[Portland, TN] – Summer wedding season is in full swing and newlyweds will soon be managing their finances as a pair. The Farmers Bank is encouraging couples to waste no time addressing how they will handle money issues as spouses and financial partners.   

Developing a financial plan can often take a backseat to the excitement of a wedding. But it’s important to remember that this is not only a marriage of hearts but also a marriage of finances.

To help couples start their journey on strong financial footing, The Farmers Bank warns consumers of these post-wedding money mistakes:

  1. Avoiding the money talk. Discussing your finances can be a bit uncomfortable for many couples, but those who tackle it head on will be better for it. Understand your partner’s financial goals and spending habits. While you may have different answers, this conversation can help you develop an approach to money management that works for both of you.

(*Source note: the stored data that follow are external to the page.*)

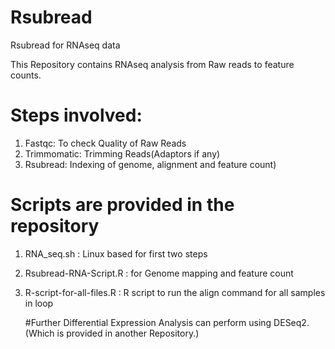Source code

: # Rsubread
Rsubread for RNAseq  data 

This Repository contains RNAseq analysis from Raw reads to feature counts.

# Steps involved:
1. Fastqc: To check Quality of Raw Reads
2. Trimmomatic: Trimming Reads(Adaptors if any)
3. Rsubread: Indexing of genome, alignment and feature count)

 # Scripts are provided  in the repository
 1. RNA_seq.sh : Linux based for first two steps
 2. Rsubread-RNA-Script.R : for Genome mapping and feature count
 3. R-script-for-all-files.R : R script to run the align command for all samples in loop

    #Further Differential Expression Analysis can perform using DESeq2.(Which is provided in another Repository.)
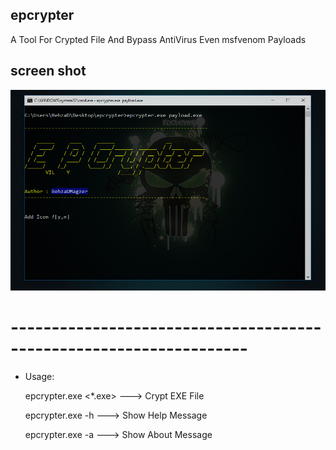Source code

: ## epcrypter
A Tool For Crypted File And Bypass AntiVirus Even msfvenom Payloads

## screen shot
![29](https://github.com/BehzaDMagzer/epcrypter/blob/master/screenshot.png)

# -------------------------------------------------------------------

- Usage:

	 epcrypter.exe <*.exe>   ---> Crypt EXE File

	 epcrypter.exe -h        ---> Show Help Message

	 epcrypter.exe -a        ---> Show About Message

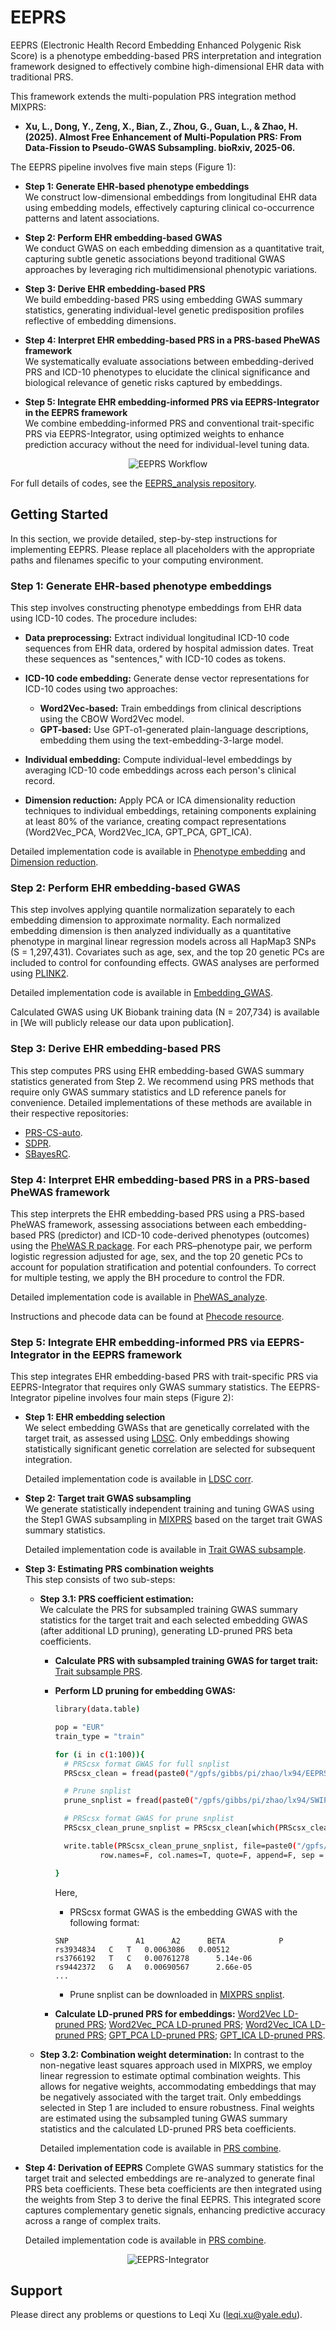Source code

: # EEPRS
EEPRS (Electronic Health Record Embedding Enhanced Polygenic Risk Score) is a phenotype embedding-based PRS interpretation and integration framework designed to effectively combine high-dimensional EHR data with traditional PRS.

This framework extends the multi-population PRS integration method MIXPRS:
- **Xu, L., Dong, Y., Zeng, X., Bian, Z., Zhou, G., Guan, L., & Zhao, H. (2025). Almost Free Enhancement of Multi-Population PRS: From Data-Fission to Pseudo-GWAS Subsampling. bioRxiv, 2025-06.**
  
The EEPRS pipeline involves five main steps (Figure 1):

* **Step 1: Generate EHR-based phenotype embeddings**  
  We construct low-dimensional embeddings from longitudinal EHR data using embedding models, effectively capturing clinical co-occurrence patterns and latent associations.

* **Step 2: Perform EHR embedding-based GWAS**  
  We conduct GWAS on each embedding dimension as a quantitative trait, capturing subtle genetic associations beyond traditional GWAS approaches by leveraging rich multidimensional phenotypic variations.

* **Step 3: Derive EHR embedding-based PRS**  
  We build embedding-based PRS using embedding GWAS summary statistics, generating individual-level genetic predisposition profiles reflective of embedding dimensions.

* **Step 4: Interpret EHR embedding-based PRS in a PRS-based PheWAS framework**  
  We systematically evaluate associations between embedding-derived PRS and ICD-10 phenotypes to elucidate the clinical significance and biological relevance of genetic risks captured by embeddings.

* **Step 5: Integrate EHR embedding-informed PRS via EEPRS-Integrator in the EEPRS framework**  
  We combine embedding-informed PRS and conventional trait-specific PRS via EEPRS-Integrator, using optimized weights to enhance prediction accuracy without the need for individual-level tuning data.

<p align="center">
  <img src="https://github.com/user-attachments/files/20981292/Figure1.pdf" alt="EEPRS Workflow"/>
</p>

For full details of codes, see the [EEPRS_analysis repository](https://github.com/LeqiXu/EEPRS_analysis).

## Getting Started
In this section, we provide detailed, step-by-step instructions for implementing EEPRS. Please replace all placeholders with the appropriate paths and filenames specific to your computing environment.

### Step 1: Generate EHR-based phenotype embeddings
This step involves constructing phenotype embeddings from EHR data using ICD-10 codes. The procedure includes:

* **Data preprocessing:** Extract individual longitudinal ICD-10 code sequences from EHR data, ordered by hospital admission dates. Treat these sequences as "sentences," with ICD-10 codes as tokens.

* **ICD-10 code embedding:** Generate dense vector representations for ICD-10 codes using two approaches:

  * **Word2Vec-based:** Train embeddings from clinical descriptions using the CBOW Word2Vec model.
  * **GPT-based:** Use GPT-o1-generated plain-language descriptions, embedding them using the text-embedding-3-large model.

* **Individual embedding:** Compute individual-level embeddings by averaging ICD-10 code embeddings across each person's clinical record.

* **Dimension reduction:** Apply PCA or ICA dimensionality reduction techniques to individual embeddings, retaining components explaining at least 80% of the variance, creating compact representations (Word2Vec\_PCA, Word2Vec\_ICA, GPT\_PCA, GPT\_ICA).

Detailed implementation code is available in [Phenotype embedding](https://github.com/LeqiXu/EEPRS_analysis/tree/main/1.%20Data_prepare/1.1%20Embedding_derive) and [Dimension reduction](https://github.com/LeqiXu/EEPRS_analysis/tree/main/1.%20Data_prepare/1.2%20Embedding_GWAS).

### Step 2: Perform EHR embedding-based GWAS
This step involves applying quantile normalization separately to each embedding dimension to approximate normality. Each normalized embedding dimension is then analyzed individually as a quantitative phenotype in marginal linear regression models across all HapMap3 SNPs (S = 1,297,431). Covariates such as age, sex, and the top 20 genetic PCs are included to control for confounding effects. GWAS analyses are performed using [PLINK2](https://www.cog-genomics.org/plink/2.0/).

Detailed implementation code is available in [Embedding_GWAS](https://github.com/LeqiXu/EEPRS_analysis/tree/main/1.%20Data_prepare/1.2%20Embedding_GWAS).

Calculated GWAS using UK Biobank training data (N = 207,734) is available in [We will publicly release our data upon publication].

### Step 3: Derive EHR embedding-based PRS
This step computes PRS using EHR embedding-based GWAS summary statistics generated from Step 2. We recommend using PRS methods that require only GWAS summary statistics and LD reference panels for convenience. Detailed implementations of these methods are available in their respective repositories:

* [PRS-CS-auto](https://github.com/getian107/PRScs).
* [SDPR](https://github.com/eldronzhou/SDPR).
* [SBayesRC](https://github.com/zhilizheng/SBayesRC).

### Step 4: Interpret EHR embedding-based PRS in a PRS-based PheWAS framework
This step interprets the EHR embedding-based PRS using a PRS-based PheWAS framework, assessing associations between each embedding-based PRS (predictor) and ICD-10 code-derived phenotypes (outcomes) using the [PheWAS R package](https://github.com/PheWAS/PheWAS). For each PRS–phenotype pair, we perform logistic regression adjusted for age, sex, and the top 20 genetic PCs to account for population stratification and potential confounders. To correct for multiple testing, we apply the BH procedure to control the FDR.

Detailed implementation code is available in [PheWAS_analyze](https://github.com/LeqiXu/EEPRS_analysis/tree/main/5.%20PheWAS_analyze).

Instructions and phecode data can be found at [Phecode resource](https://wei-lab.app.vumc.org/phecode).

### Step 5: Integrate EHR embedding-informed PRS via EEPRS-Integrator in the EEPRS framework
This step integrates EHR embedding-based PRS with trait-specific PRS via EEPRS-Integrator that requires only GWAS summary statistics. The EEPRS-Integrator pipeline involves four main steps (Figure 2):

* **Step 1: EHR embedding selection**  
  We select embedding GWASs that are genetically correlated with the target trait, as assessed using [LDSC](https://github.com/bulik/ldsc). Only embeddings showing statistically significant genetic correlation are selected for subsequent integration.

  Detailed implementation code is available in [LDSC corr](https://github.com/LeqiXu/EEPRS_analysis/tree/main/1.%20Data_prepare/1.2%20Embedding_GWAS).

* **Step 2: Target trait GWAS subsampling**  
  We generate statistically independent training and tuning GWAS using the Step1 GWAS subsampling in [MIXPRS](https://github.com/LeqiXu/MIXPRS) based on the target trait GWAS summary statistics.

  Detailed implementation code is available in [Trait GWAS subsample](https://github.com/LeqiXu/EEPRS_analysis/tree/main/1.%20Data_prepare/2.2%20Trait_GWAS_subsample).

* **Step 3: Estimating PRS combination weights**  
  This step consists of two sub-steps:

  * **Step 3.1: PRS coefficient estimation:**  
    We calculate the PRS for subsampled training GWAS summary statistics for the target trait and each selected embedding GWAS (after additional LD pruning), generating LD-pruned PRS beta coefficients.

    * **Calculate PRS with subsampled training GWAS for target trait:**
      [Trait subsample PRS](https://github.com/LeqiXu/EEPRS_analysis/blob/main/2.%20Method_calculate/2.%20TraitPRS_calculate/1.2%20Trait.subsample.PRS.beta.sh).
    * **Perform LD pruning for embedding GWAS:**  
      ```bash
      library(data.table)

      pop = "EUR"
      train_type = "train"

      for (i in c(1:100)){
        # PRScsx format GWAS for full snplist
        PRScsx_clean = fread(paste0("/gpfs/gibbs/pi/zhao/lx94/EEPRS/data/embedding_data/PRScsx/word2vec100_",train_type,"_EUR_UKB_Embedding",i,"_PRScsx.txt"))

        # Prune snplist
        prune_snplist = fread(paste0("/gpfs/gibbs/pi/zhao/lx94/SWIFT/data/prune_clump/snplist/",pop,"_prune_pval1_r20.5_wc250_1.snplist"), header = FALSE)

        # PRScsx format GWAS for prune snplist
        PRScsx_clean_prune_snplist = PRScsx_clean[which(PRScsx_clean$SNP %in% prune_snplist$V1),]

        write.table(PRScsx_clean_prune_snplist, file=paste0("/gpfs/gibbs/pi/zhao/lx94/EEPRS/data/embedding_data/PRScsx/word2vec100_",train_type,"_EUR_UKB_Embedding",i,"_prune_",pop,"_PRScsx.txt"), 
                row.names=F, col.names=T, quote=F, append=F, sep = "\t")

      }
      ```
      Here,
      * PRScsx format GWAS is the embedding GWAS with the following format:
      ```
      SNP               A1      A2      BETA            P
      rs3934834	  C	  T	  0.0063086	  0.00512
      rs3766192	  T	  C	  0.00761278	  5.14e-06
      rs9442372	  G	  A	  0.00690567	  2.66e-05
      ...
      ```
      * Prune snplist can be downloaded in [MIXPRS snplist](https://github.com/LeqiXu/MIXPRS/tree/main/snplist).
        
    * **Calculate LD-pruned PRS for embeddings:**
      [Word2Vec LD-pruned PRS](https://github.com/LeqiXu/EEPRS_analysis/blob/main/2.%20Method_calculate/1.%20EEPRS_calculate/2.1%20Word2Vec_prune.sh); [Word2Vec_PCA LD-pruned PRS](https://github.com/LeqiXu/EEPRS_analysis/blob/main/2.%20Method_calculate/1.%20EEPRS_calculate/2.2%20Word2Vec_PCA_prune.sh); [Word2Vec_ICA LD-pruned PRS](https://github.com/LeqiXu/EEPRS_analysis/blob/main/2.%20Method_calculate/1.%20EEPRS_calculate/2.3%20Word2Vec_ICA_prune.sh); [GPT_PCA LD-pruned PRS](https://github.com/LeqiXu/EEPRS_analysis/blob/main/2.%20Method_calculate/1.%20EEPRS_calculate/2.5%20GPT_PCA_prune.sh); [GPT_ICA LD-pruned PRS](https://github.com/LeqiXu/EEPRS_analysis/blob/main/2.%20Method_calculate/1.%20EEPRS_calculate/2.6%20GPT_ICA_prune.sh). 

  * **Step 3.2: Combination weight determination:**
    In contrast to the non-negative least squares approach used in MIXPRS, we employ linear regression to estimate optimal combination weights. This allows for negative weights, accommodating embeddings that may be negatively associated with the target trait. Only embeddings selected in Step 1 are included to ensure robustness. Final weights are estimated using the subsampled tuning GWAS summary statistics and the calculated LD-pruned PRS beta coefficients.

    Detailed implementation code is available in [PRS combine](https://github.com/LeqiXu/EEPRS_analysis/tree/main/2.%20Method_calculate/3.%20PRS_combine).

* **Step 4: Derivation of EEPRS**
  Complete GWAS summary statistics for the target trait and selected embeddings are re-analyzed to generate final PRS beta coefficients. These beta coefficients are then integrated using the weights from Step 3 to derive the final EEPRS. This integrated score captures complementary genetic signals, enhancing predictive accuracy across a range of complex traits.

  Detailed implementation code is available in [PRS combine](https://github.com/LeqiXu/EEPRS_analysis/tree/main/2.%20Method_calculate/3.%20PRS_combine).

<p align="center">
  <img src="https://github.com/user-attachments/files/20983094/FigureS1.pdf" alt="EEPRS-Integrator"/>
</p>

## Support
Please direct any problems or questions to Leqi Xu ([leqi.xu@yale.edu](mailto:leqi.xu@yale.edu)).
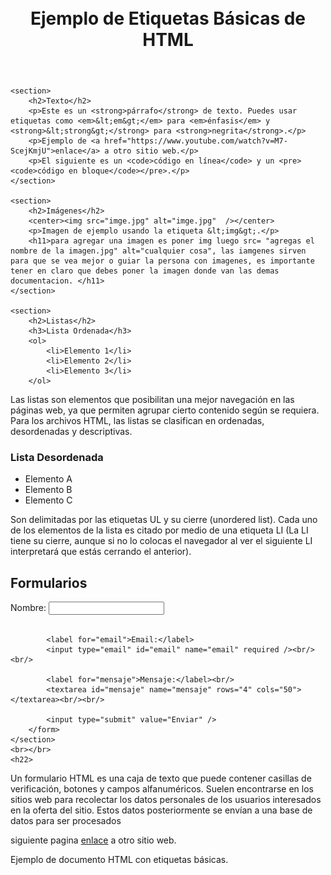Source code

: <!DOCTYPE html>
<html>
<head>
	<meta charset="utf-8">
	<meta name="viewport" content="width=device-width, initial-scale=1">
	<title> Aprendizaje html </title>
</head>
<body>
    <br></br>
    <header>
        <center><h1>Ejemplo de Etiquetas Básicas de HTML</h1></center>
    </header>

    <section>
        <h2>Texto</h2>
        <p>Este es un <strong>párrafo</strong> de texto. Puedes usar etiquetas como <em>&lt;em&gt;</em> para <em>énfasis</em> y <strong>&lt;strong&gt;</strong> para <strong>negrita</strong>.</p>
        <p>Ejemplo de <a href="https://www.youtube.com/watch?v=M7-ScejKmjU">enlace</a> a otro sitio web.</p>
        <p>El siguiente es un <code>código en línea</code> y un <pre><code>código en bloque</code></pre>.</p>
    </section>

    <section>
        <h2>Imágenes</h2>
        <center><img src="imge.jpg" alt="imge.jpg"  /></center>
        <p>Imagen de ejemplo usando la etiqueta &lt;img&gt;.</p>
        <h11>para agregar una imagen es poner img luego src= "agregas el nombre de la imagen.jpg" alt="cualquier cosa", las iamgenes sirven para que se vea mejor o guiar la persona con imagenes, es importante tener en claro que debes poner la imagen donde van las demas documentacion. </h11>
    </section>

    <section>
        <h2>Listas</h2>
        <h3>Lista Ordenada</h3>
        <ol>
            <li>Elemento 1</li>
            <li>Elemento 2</li>
            <li>Elemento 3</li>
        </ol>
<h13>Las listas son elementos que posibilitan una mejor navegación en las páginas web, ya que permiten agrupar cierto contenido según se requiera. Para los archivos HTML, las listas se clasifican en ordenadas, desordenadas y descriptivas.</h13>
<br></brgh>
        <h3>Lista Desordenada</h3>
        <ul>
            <li>Elemento A</li>
            <li>Elemento B</li>
            <li>Elemento C</li>
        </ul>
        <b20>Son delimitadas por las etiquetas UL y su cierre (unordered list). Cada uno de los elementos de la lista es citado por medio de una etiqueta LI (La LI tiene su cierre, aunque si no lo colocas el navegador al ver el siguiente LI interpretará que estás cerrando el anterior).</b20>
    </section>
    <section>
        <h2>Formularios</h2>
        <form action="/enviar-formulario" method="post">
            <label for="nombre">Nombre:</label>
            <input type="text" id="nombre" name="nombre" required /><br/><br/>

            <label for="email">Email:</label>
            <input type="email" id="email" name="email" required /><br/><br/>

            <label for="mensaje">Mensaje:</label><br/>
            <textarea id="mensaje" name="mensaje" rows="4" cols="50"></textarea><br/><br/>

            <input type="submit" value="Enviar" />
        </form>
    </section>
    <br></br>
    <h22>
Un formulario HTML es una caja de texto que puede contener casillas de verificación, botones y campos alfanuméricos. Suelen encontrarse en los sitios web para recolectar los datos personales de los usuarios interesados en la oferta del sitio. Estos datos posteriormente se envían a una base de datos para ser procesados</h22>
      <p> siguiente pagina <a href="https://emma-gay.github.io/num2/"> enlace</a> a otro sitio web.</p>
    <footer>
        <p>Ejemplo de documento HTML con etiquetas básicas.</p>
    </footer>
    </style>
</head>
</body>
</html>

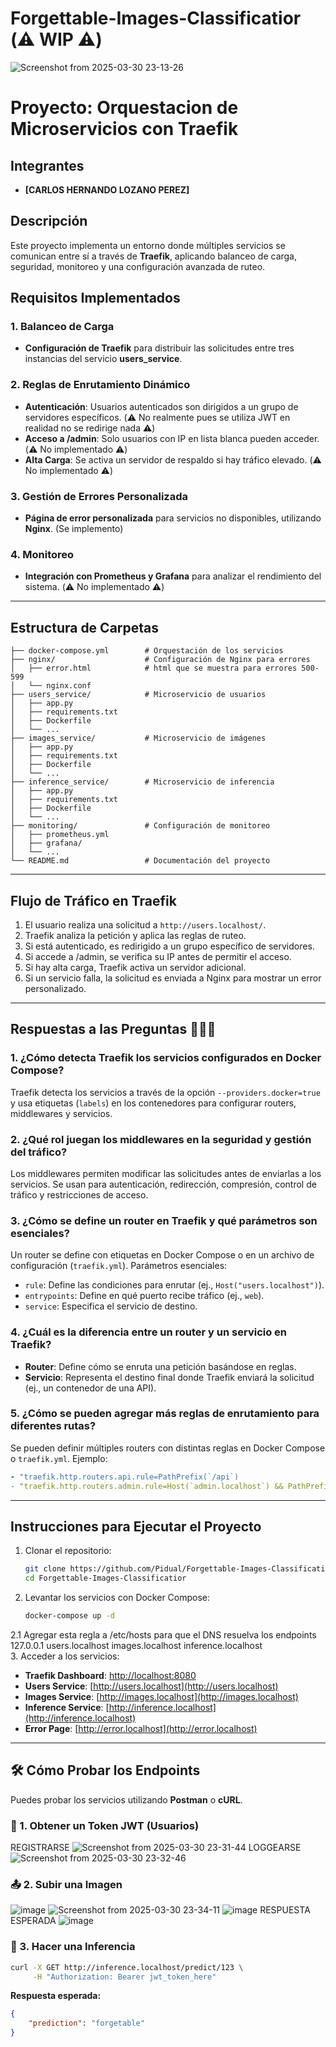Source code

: # Forgettable-Images-Classificatior (⚠️ WIP ⚠️)
![Screenshot from 2025-03-30 23-13-26](https://github.com/user-attachments/assets/9f7b97a2-f687-433d-bdf5-5d1ab8699a4e)

# Proyecto: Orquestacion de Microservicios con Traefik
## Integrantes
- **[CARLOS HERNANDO LOZANO PEREZ]**

## Descripción
Este proyecto implementa un entorno donde múltiples servicios se comunican entre sí a través de **Traefik**, aplicando balanceo de carga, seguridad, monitoreo y una configuración avanzada de ruteo.

## Requisitos Implementados

### 1. Balanceo de Carga
- **Configuración de Traefik** para distribuir las solicitudes entre tres instancias del servicio **users_service**.

### 2. Reglas de Enrutamiento Dinámico
- **Autenticación**: Usuarios autenticados son dirigidos a un grupo de servidores específicos. (⚠️ No realmente pues se utiliza JWT en realidad no se redirige nada ⚠️)
- **Acceso a /admin**: Solo usuarios con IP en lista blanca pueden acceder. (⚠️ No implementado ⚠️)
- **Alta Carga**: Se activa un servidor de respaldo si hay tráfico elevado. (⚠️ No implementado ⚠️)

### 3. Gestión de Errores Personalizada
- **Página de error personalizada** para servicios no disponibles, utilizando **Nginx**. (Se implemento)

### 4. Monitoreo
- **Integración con Prometheus y Grafana** para analizar el rendimiento del sistema. (⚠️ No implementado ⚠️)

---

## Estructura de Carpetas
```
├── docker-compose.yml        # Orquestación de los servicios
├── nginx/                    # Configuración de Nginx para errores
│   ├── error.html            # html que se muestra para errores 500-599
│   └── nginx.conf
├── users_service/            # Microservicio de usuarios
│   ├── app.py
│   ├── requirements.txt
│   ├── Dockerfile
│   └── ...
├── images_service/           # Microservicio de imágenes
│   ├── app.py
│   ├── requirements.txt
│   ├── Dockerfile
│   └── ...
├── inference_service/        # Microservicio de inferencia
│   ├── app.py
│   ├── requirements.txt
│   ├── Dockerfile
│   └── ...
├── monitoring/               # Configuración de monitoreo
│   ├── prometheus.yml
│   ├── grafana/
│   └── ...
└── README.md                 # Documentación del proyecto
```

---

## Flujo de Tráfico en Traefik
1. El usuario realiza una solicitud a `http://users.localhost/`.
2. Traefik analiza la petición y aplica las reglas de ruteo.
3. Si está autenticado, es redirigido a un grupo específico de servidores.
4. Si accede a /admin, se verifica su IP antes de permitir el acceso.
5. Si hay alta carga, Traefik activa un servidor adicional.
6. Si un servicio falla, la solicitud es enviada a Nginx para mostrar un error personalizado.

---

## Respuestas a las Preguntas  🤑🤑🤑

### 1. ¿Cómo detecta Traefik los servicios configurados en Docker Compose?
Traefik detecta los servicios a través de la opción `--providers.docker=true` y usa etiquetas (`labels`) en los contenedores para configurar routers, middlewares y servicios.

### 2. ¿Qué rol juegan los middlewares en la seguridad y gestión del tráfico?
Los middlewares permiten modificar las solicitudes antes de enviarlas a los servicios. Se usan para autenticación, redirección, compresión, control de tráfico y restricciones de acceso.

### 3. ¿Cómo se define un router en Traefik y qué parámetros son esenciales?
Un router se define con etiquetas en Docker Compose o en un archivo de configuración (`traefik.yml`). Parámetros esenciales:
- `rule`: Define las condiciones para enrutar (ej., `Host("users.localhost")`).
- `entrypoints`: Define en qué puerto recibe tráfico (ej., `web`).
- `service`: Especifica el servicio de destino.

### 4. ¿Cuál es la diferencia entre un router y un servicio en Traefik?
- **Router**: Define cómo se enruta una petición basándose en reglas.
- **Servicio**: Representa el destino final donde Traefik enviará la solicitud (ej., un contenedor de una API).

### 5. ¿Cómo se pueden agregar más reglas de enrutamiento para diferentes rutas?
Se pueden definir múltiples routers con distintas reglas en Docker Compose o `traefik.yml`. Ejemplo:
```yaml
- "traefik.http.routers.api.rule=PathPrefix(`/api`)
- "traefik.http.routers.admin.rule=Host(`admin.localhost`) && PathPrefix(`/dashboard`)
```

---

## Instrucciones para Ejecutar el Proyecto
1. Clonar el repositorio:
   ```sh
   git clone https://github.com/Pidual/Forgettable-Images-Classificatior
   cd Forgettable-Images-Classificatior
   ```
2. Levantar los servicios con Docker Compose:
   ```sh
   docker-compose up -d
   ```
2.1 Agregar esta regla a /etc/hosts para que el DNS resuelva los endpoints
127.0.0.1   users.localhost images.localhost inference.localhost  
3. Acceder a los servicios:
   - **Traefik Dashboard**: [http://localhost:8080](http://localhost:8080)
   - **Users Service**: [http://users.localhost](http://users.localhost)
   - **Images Service**: [http://images.localhost](http://images.localhost)
   - **Inference Service**: [http://inference.localhost](http://inference.localhost)
   - **Error Page**: [http://error.localhost](http://error.localhost)

---


## 🛠 Cómo Probar los Endpoints
Puedes probar los servicios utilizando **Postman** o **cURL**.

### 🔑 1. Obtener un Token JWT (Usuarios)
REGISTRARSE
![Screenshot from 2025-03-30 23-31-44](https://github.com/user-attachments/assets/530709bc-c41d-429b-b9a4-1034f5299aec)
LOGGEARSE
![Screenshot from 2025-03-30 23-32-46](https://github.com/user-attachments/assets/74cd4759-f323-45bf-8d39-ab372ce4b6c5)


### 📤 2. Subir una Imagen

![image](https://github.com/user-attachments/assets/f799aaf8-c6ff-42ba-92b9-5da175555faf)
![Screenshot from 2025-03-30 23-34-11](https://github.com/user-attachments/assets/c95a9037-22b1-4bff-aae8-bf4c57ee930a)
![image](https://github.com/user-attachments/assets/1f27293f-72cb-41a9-8fa3-4f1fd81b4695)
RESPUESTA ESPERADA
![image](https://github.com/user-attachments/assets/e861b167-06c4-49f5-bd8f-6660dc532926)


### 🧠 3. Hacer una Inferencia
```sh
curl -X GET http://inference.localhost/predict/123 \
     -H "Authorization: Bearer jwt_token_here"
```
**Respuesta esperada:**
```json
{
    "prediction": "forgetable"
}
```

  2. Not setting a budget. A mistake many couples make is not establishing a budget early on. After assessing your finances as a pair, determine how you’ll spend your money each month. Are there certain expenses that you should be cutting back on and others you should be saving up for? Coming to an agreement on these things and setting a budget will be beneficial for the health of your bank accounts and your relationship. 

  3. Not having a plan for your accounts.  There is no ‘right’ way to manage your accounts. Couples can choose to have exclusively joint accounts, a joint account as well as separate accounts for saving or personal spending, or keep things entirely divided. Discuss your preferences together and decide what makes you both the most comfortable.